Formstack, LLC
- Industry: Software as a Service (SaaS)
- Founded: February 2006
- Founder: Ade Olonoh
- Headquarters: Fishers, Indiana, U.S.
- Key people: Aled Miles, CEO
- Number of employees: 250+
- Website: formstack.com

= Formstack =

Workplace productivity platform

Formstack is a workplace productivity platform that lets organizations create digital workflows with no-code forms, documents, and signatures. Founded in 2006, the company was created by Ade Olonoh and serves over 25,000 organizations worldwide. On June 25, 2025 Formstack the company was officially rebranded as Intellistack. The new company has several product offerings including the Formstack product suite.

== History ==
Formstack was founded by Ade Olonoh on February 28, 2006. In November 2009, Formstack (then called FormSpring) launched formspring.me, a social question and answer site where users could ask questions, give answers, and learn more about their friends. Because of the success of the site, formspring.me was spun out as a separate company in January 2010 with a different team and different resources. To allow both companies to continue their growth, FormSpring.com became Formstack.com to avoid any confusion with formspring.me.

Originally created as an online form builder, Formstack has expanded its offerings to include data and workflow management for various industries, including healthcare, education, insurance, nonprofit, government, and finance. The company is headquartered in Indianapolis, IN with another office located in Colorado Springs, CO. Over half of Formstack's workforce works remotely in regions across the United States and around the world.
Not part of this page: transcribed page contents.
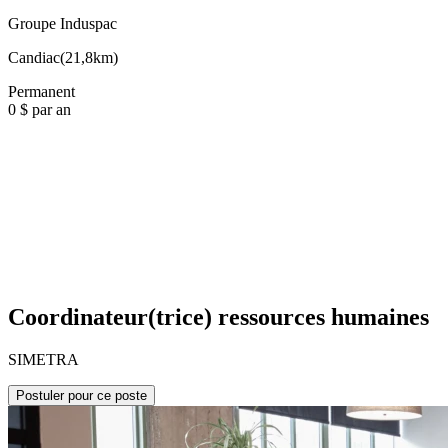
Groupe Induspac
Candiac
(
21,8km
)
Permanent
0 $ par an
Coordinateur(trice) ressources humaines
SIMETRA
Postuler pour ce poste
== Software and Services ==
Formstack enables organizations to create digital workflows without any programming or software skills required. Formstack users can collect data with online forms, generate digital documents, and gather electronic signatures.

The platform integrates with over 100 web applications, including apps for CRM management, email marketing, payment processing, and document management. Other product offerings include conversion rate optimization tools for marketers, workflow automation for Salesforce, and solutions for HIPAA compliance. Formstack is a competitor of other digital forms providers, like Jotform, GoCanvas, and GoFormz.

== Controversies ==
In May 2023, Formstack laid off over 100 of its employees; this reduction eliminated over 40% of its workforce. Chris Byers, the CEO of Formstack, announced the reduction in force on LinkedIn saying it was a "part of a larger plan to put Formstack in a place to continue to succeed and grow for the long term." Local news sources and prior employees note the reduction came approximately 18 months after Formstack had received a $425 million funding round from Silversmith Capital. To date, Byers has not provided a reason for nor a statement about the reduction in force. As a result of the layoffs, current and former employees expressed their grievances on Glassdoor en masse. As of September 2023, Formstack's approval rating on Glassdoor remained 2.5 stars out of 5, with only 21% of reviewers approving of Byers and being willing to recommend Formstack to a friend.